Skip every picture while you write out the records below, from the first line through the one that contains "homstrad 690 pairwise", both ends kept.

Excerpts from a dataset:
:::

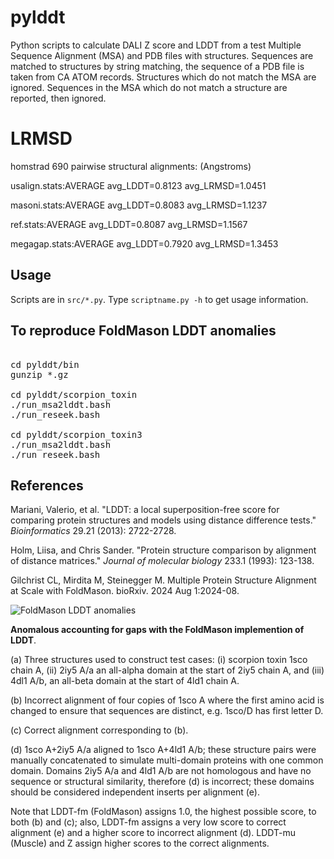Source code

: # pylddt

Python scripts to calculate DALI Z score and LDDT from a test Multiple Sequence Alignment (MSA) and PDB files with structures. 
Sequences are matched to structures by string matching, the sequence of a PDB file is taken from CA ATOM records.
Structures which do not match the MSA are ignored. Sequences in the MSA which do not match a structure are reported, then ignored.

# LRMSD
  homstrad 690 pairwise structural alignments: (Angstroms)

  usalign.stats:AVERAGE	avg_LDDT=0.8123	avg_LRMSD=1.0451
  
  masoni.stats:AVERAGE	avg_LDDT=0.8083	avg_LRMSD=1.1237
  
  ref.stats:AVERAGE	avg_LDDT=0.8087	avg_LRMSD=1.1567
  
  megagap.stats:AVERAGE	avg_LDDT=0.7920	avg_LRMSD=1.3453
  
## Usage 

Scripts are in `src/*.py`. Type `scriptname.py -h` to get usage information.

## To reproduce FoldMason LDDT anomalies

<pre>

cd pylddt/bin
gunzip *.gz

cd pylddt/scorpion_toxin
./run_msa2lddt.bash
./run_reseek.bash

cd pylddt/scorpion_toxin3
./run_msa2lddt.bash
./run_reseek.bash
</pre>

## References

Mariani, Valerio, et al. "LDDT: a local superposition-free score for comparing protein structures and models using distance difference tests." <i>Bioinformatics</i> 29.21 (2013): 2722-2728.

Holm, Liisa, and Chris Sander. "Protein structure comparison by alignment of distance matrices." <i>Journal of molecular biology</i> 233.1 (1993): 123-138.

Gilchrist CL, Mirdita M, Steinegger M. Multiple Protein Structure Alignment at Scale with FoldMason. bioRxiv. 2024 Aug 1:2024-08.


![FoldMason LDDT anomalies](https://github.com/rcedgar/pylddt/raw/main/results/FoldMason_LDDT_anomaly_figure.png)

<b>Anomalous accounting for gaps with the FoldMason implemention of LDDT</b>.


(a) Three structures used to construct test
cases: (i) scorpion toxin 1sco chain A, (ii) 2iy5 A/a an all-alpha domain at the start of 2iy5 chain A,
and (iii) 4dl1 A/b, an all-beta domain at the start of 4ld1 chain A.


(b) Incorrect alignment of four copies
of 1sco A where the first amino acid is changed to ensure that sequences are distinct, e.g. 1sco/D has
first letter D.

(c) Correct alignment corresponding to (b). 

(d) 1sco A+2iy5 A/a aligned to
1sco A+4ld1 A/b; these structure pairs were manually concatenated to simulate multi-domain proteins
with one common domain. Domains 2iy5 A/a and 4ld1 A/b are not homologous and have no sequence
or structural similarity, therefore (d) is incorrect; these domains should be considered independent
inserts per alignment (e). 

Note that LDDT-fm (FoldMason) assigns 1.0, the highest possible score, to both (b) and (c);
also, LDDT-fm assigns a very low score to correct alignment (e) and a higher score to incorrect
alignment (d). LDDT-mu (Muscle) and Z assign higher scores to the correct alignments.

:::

Solved exercise -
Source code

: # pylddt

Python scripts to calculate DALI Z score and LDDT from a test Multiple Sequence Alignment (MSA) and PDB files with structures. 
Sequences are matched to structures by string matching, the sequence of a PDB file is taken from CA ATOM records.
Structures which do not match the MSA are ignored. Sequences in the MSA which do not match a structure are reported, then ignored.

# LRMSD
  homstrad 690 pairwise structural alignments: (Angstroms)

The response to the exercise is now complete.